Mr. Glitzenstein said his group and others were planning to challenge the rule in court even as they push the incoming Biden administration to reverse course. A federal judge in August rejected the Trump administration’s legal rationale for the regulation.
The E.P.A. regulation, known as the Strengthening Transparency in Pivotal Science Underlying Significant Regulatory Actions and Influential Scientific Information Rule, says that “pivotal” scientific studies that make public their underlying data and models must be given more weight than studies that keep such data confidential. The agency concluded that the E.P.A. or anyone else should be able to independently validate research that impacts regulations.
“It’s sunshine, it’s transparency,” Andrew Wheeler, the administrator of the E.P.A., said of the regulation on Tuesday during an online forum with the Competitive Enterprise Institute, a free-market think tank that opposes most environmental regulation. He described the policy as an effort “to reduce misunderstanding of our regulatory decisions.”
Yet thousands of public health experts, scientific groups and medical organizations objected to the rule contending it is actually designed to block the use of studies that prove the links between increased exposure to toxic substances and impaired health in order to avoid new regulations.
The rule downgrades the use of population studies in which subjects offer medical histories, lifestyle information and other personal data only on the condition of privacy. Such studies have served as the scientific underpinnings of some of the most important clean air and water regulations of the past half century.
Critics say the agency’s leaders disregarded the E.P.A.’s scientific review system to create an additional layer of scrutiny designed to impede or block access to the best available science, weakening the government’s ability to create new protections against pollution, pesticides, and possibly even the coronavirus.

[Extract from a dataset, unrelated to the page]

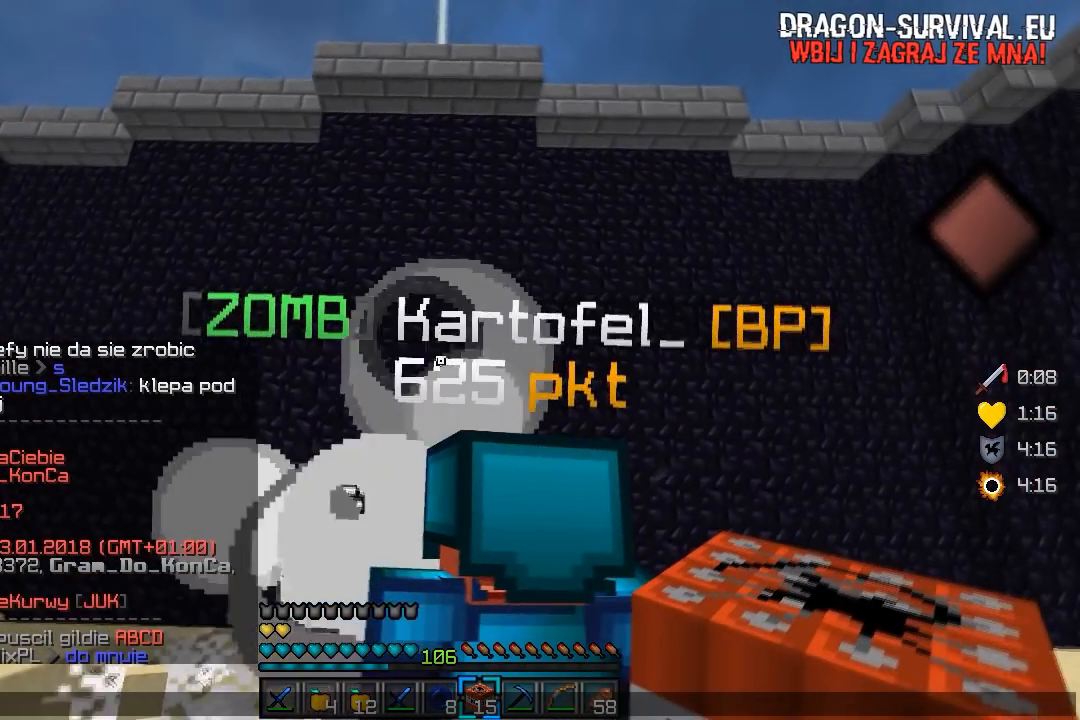
{"keys": ["w"], "mouse": [], "events": [[483, "w", "down"]]}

“Right now we’re in the grips of a serious public health crisis due to a deadly respiratory virus, and there’s evidence showing that air pollution exposure increases the risk of worse outcomes,” said Dr. Mary Rice, a pulmonary and critical care physician who is chairwoman of the environmental health policy committee at the American Thoracic Society.
“We would want E.P.A. going forward to make decisions about air quality using all available evidence, not just putting arbitrary limits on what it will consider,” she said.
The E.P.A. policy goes into effect immediately under an unusual procedural tactic that allows the administration to avoid a traditional 30-day waiting period after a regulation appears in the federal register. Doing so could prevent the Biden administration from immediately suspending the regulation.